‘CUC customers subsidizing hospital’
Right now, the Commonwealth Healthcare Corp. owes the Commonwealth Utilities Corp. nearly $36 million that keeps growing by about $400,000 per month, according to CUC. That owed amount, CUC said, is impacting the utility company’s ability to provide power, water, and wastewater services to the community. It has now come to a point that CHCC must pay CUC at least $5 million by Aug. 6, which is in two weeks.
These points were outlined in a letter dated July 6 that CUC sent CHCC, saying that CHCC has an outstanding balance of $35,742,570.93 that is growing by the month. CHCC board of trustees chair Lauri Ogumoro said they are working to get the money, that they are due to meet with Gov. Ralph DLG Torres today at the Office of the Governor on Capitol Hill “…and hopefully, we will have more information from there.”
CUC pointed out that one way for the hospital to keep its power costs down is by running its own generator for at least six hours a day. “CHCC is capable of storing fuel for its generators for reserve and back-up use. In short, CHCC possesses the necessary infrastructure to self-generate power for the entire hospital grounds for six hours daily and has demonstrated its ability to do so on multiple occasions.
“Thus, if CUC implements daily, six-hour disconnections to CHCC, such disconnections should have little to no effect on hospital services dependent on a power supply. This action will help CHCC control its monthly utility costs owed to CUC as well as assist CUC in diverting critical resources to other infrastructure in dire need of maintenance and repair,” said CUC.
CUC executive director Gary Camacho and CHCC chief executive officer Esther Muña met last Oct. 2, 2019 to discuss the outstanding balance and brought up the concern again to CHCC in official writing last Dec. 20, 2019.
Additionally, CUC says that the outstanding balance of CHCC has affected their ability to provide power, water, and wastewater services to the rest of the community. “CHCC’s outstanding balance has reached the point where both residential and commercial customers are essentially subsidizing CHCC’s monthly utility obligations. This is an unfortunate situation that CHCC could have avoided if it had made payments to CUC for services rendered. Consequently, the CUC board must now take policy action to alleviate CUC’s financial strains caused by CHCC so that CUC can effectively provide utilities to all of its customers” said CUC.
If CHCC uses a generator as a source of power, it will need another back-up generator, which is a requirement of the Centers for Medicare and Medicaid Services or CMS. “Unfortunately, we don’t have that,” Muna said.
CHCC Hospital Emergency Preparedness director Warren Villagomez earlier said CHCC’s 30-year-old generator will compromise a lot of the hospital’s services and that going offline six hours a day will affect the machine and services that the hospital provides.
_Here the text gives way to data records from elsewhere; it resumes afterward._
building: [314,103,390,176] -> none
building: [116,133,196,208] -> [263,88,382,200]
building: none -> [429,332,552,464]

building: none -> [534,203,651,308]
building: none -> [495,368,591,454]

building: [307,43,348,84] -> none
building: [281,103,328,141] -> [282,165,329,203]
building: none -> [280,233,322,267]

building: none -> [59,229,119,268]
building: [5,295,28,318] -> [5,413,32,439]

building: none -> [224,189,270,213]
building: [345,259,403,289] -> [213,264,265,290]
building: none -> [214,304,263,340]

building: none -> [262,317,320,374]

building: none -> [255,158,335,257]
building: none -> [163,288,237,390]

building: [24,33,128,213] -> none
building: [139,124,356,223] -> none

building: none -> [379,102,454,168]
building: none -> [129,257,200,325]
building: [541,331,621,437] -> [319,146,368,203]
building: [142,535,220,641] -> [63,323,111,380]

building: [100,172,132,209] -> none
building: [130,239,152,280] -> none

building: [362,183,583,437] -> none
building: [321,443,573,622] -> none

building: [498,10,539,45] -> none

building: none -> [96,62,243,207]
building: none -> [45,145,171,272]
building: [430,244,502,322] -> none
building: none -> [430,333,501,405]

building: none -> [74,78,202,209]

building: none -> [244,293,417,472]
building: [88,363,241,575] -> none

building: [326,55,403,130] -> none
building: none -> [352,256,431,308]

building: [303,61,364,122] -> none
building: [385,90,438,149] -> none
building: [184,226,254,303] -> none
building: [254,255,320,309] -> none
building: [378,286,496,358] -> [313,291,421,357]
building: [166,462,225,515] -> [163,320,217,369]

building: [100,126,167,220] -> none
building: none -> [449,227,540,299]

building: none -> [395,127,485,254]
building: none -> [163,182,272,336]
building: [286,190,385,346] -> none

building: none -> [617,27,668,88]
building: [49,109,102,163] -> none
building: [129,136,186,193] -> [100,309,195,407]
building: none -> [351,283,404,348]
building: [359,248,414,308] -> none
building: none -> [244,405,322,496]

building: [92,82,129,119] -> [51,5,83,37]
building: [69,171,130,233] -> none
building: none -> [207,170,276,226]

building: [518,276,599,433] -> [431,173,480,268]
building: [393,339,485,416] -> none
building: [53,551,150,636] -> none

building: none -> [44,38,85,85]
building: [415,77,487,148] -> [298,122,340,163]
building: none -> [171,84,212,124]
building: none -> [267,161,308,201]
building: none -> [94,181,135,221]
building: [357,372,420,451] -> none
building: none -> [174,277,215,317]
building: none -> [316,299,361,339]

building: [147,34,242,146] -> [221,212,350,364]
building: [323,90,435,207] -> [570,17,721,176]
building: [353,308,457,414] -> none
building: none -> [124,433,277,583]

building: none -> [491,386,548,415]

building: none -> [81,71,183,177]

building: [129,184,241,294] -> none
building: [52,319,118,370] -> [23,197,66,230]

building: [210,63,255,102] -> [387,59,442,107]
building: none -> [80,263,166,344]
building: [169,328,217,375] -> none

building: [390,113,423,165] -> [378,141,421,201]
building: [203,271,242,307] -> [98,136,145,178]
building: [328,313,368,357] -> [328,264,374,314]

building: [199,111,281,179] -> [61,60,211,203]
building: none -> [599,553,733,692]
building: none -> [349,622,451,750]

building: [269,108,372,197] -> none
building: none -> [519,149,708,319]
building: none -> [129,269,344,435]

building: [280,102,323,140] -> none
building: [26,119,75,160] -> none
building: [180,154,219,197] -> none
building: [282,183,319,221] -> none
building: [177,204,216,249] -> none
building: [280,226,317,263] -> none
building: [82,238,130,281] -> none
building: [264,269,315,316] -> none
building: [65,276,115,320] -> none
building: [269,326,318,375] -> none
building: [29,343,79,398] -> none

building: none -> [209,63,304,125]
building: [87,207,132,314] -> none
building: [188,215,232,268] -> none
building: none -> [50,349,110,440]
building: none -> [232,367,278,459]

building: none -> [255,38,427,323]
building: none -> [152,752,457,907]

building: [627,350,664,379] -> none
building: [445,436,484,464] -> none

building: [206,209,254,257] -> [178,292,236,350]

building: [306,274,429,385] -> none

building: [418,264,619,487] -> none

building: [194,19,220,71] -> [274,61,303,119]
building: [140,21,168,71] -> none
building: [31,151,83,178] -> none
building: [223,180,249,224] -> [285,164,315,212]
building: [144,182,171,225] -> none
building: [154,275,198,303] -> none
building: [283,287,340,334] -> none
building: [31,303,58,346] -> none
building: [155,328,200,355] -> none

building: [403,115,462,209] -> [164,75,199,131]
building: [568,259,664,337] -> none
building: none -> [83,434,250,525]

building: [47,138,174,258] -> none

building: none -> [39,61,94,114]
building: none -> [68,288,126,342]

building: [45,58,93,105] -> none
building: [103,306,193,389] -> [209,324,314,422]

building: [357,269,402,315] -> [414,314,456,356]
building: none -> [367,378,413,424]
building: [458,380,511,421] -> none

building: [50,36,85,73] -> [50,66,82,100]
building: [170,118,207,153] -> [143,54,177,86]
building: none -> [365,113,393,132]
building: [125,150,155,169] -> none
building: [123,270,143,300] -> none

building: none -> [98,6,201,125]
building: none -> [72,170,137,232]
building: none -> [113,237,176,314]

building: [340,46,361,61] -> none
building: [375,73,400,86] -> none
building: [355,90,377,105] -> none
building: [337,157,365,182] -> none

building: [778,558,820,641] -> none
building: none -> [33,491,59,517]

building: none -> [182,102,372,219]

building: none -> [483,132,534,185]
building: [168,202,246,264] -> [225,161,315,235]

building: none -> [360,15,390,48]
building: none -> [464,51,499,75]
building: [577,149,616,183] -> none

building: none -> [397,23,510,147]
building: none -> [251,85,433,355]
CHCC is building its own solar power project on the grounds of the hospital but Villagomez said that only the first phase of the project had been completed, that there was a delay in connecting the system because of the ongoing pandemic. Once connected, the solar power system will be able to provide 22% of the power needs of CHCC.
In order to be able to pay CUC, CHCC will have to cut half of the $10 million allotted for medical supplies or take $5 million from the salaries of nurses and other health providers, said CHCC chief financial officer Derek Sasamoto.
During the CHCC budget hearing conducted by the House Ways and Means Committee last July 13, Sasamoto said mandated allotments for CHCC had not been remitted by the central government. Sasamoto also noted that uncompensated care reached $18 million in the current fiscal year. He said this has become a massive liability for CHCC, which needs government support.
“We will lose our nurses and our providers and it will be another situation of not providing services [to the public],” Sasamoto said.
“We want to pay what is due, but we are handcuffed,” Ogumoro said. “We are tied by our inability to collect the money from within the [CNMI] government. We cannot turn off the patients like we can turn off the power to your house. We don’t do that.”
Muna said CHCC has come up with a list of what the CNMI government owes the corporation, from the services it provides outside the hospital, including interisland medical referrals, the health services provided to the Department of Corrections, the Department of Public Safety, and other agencies.
Muna said once “we get an allotment from the government, we will split it up and [share it with] CUC. But we have not gotten that allotment.”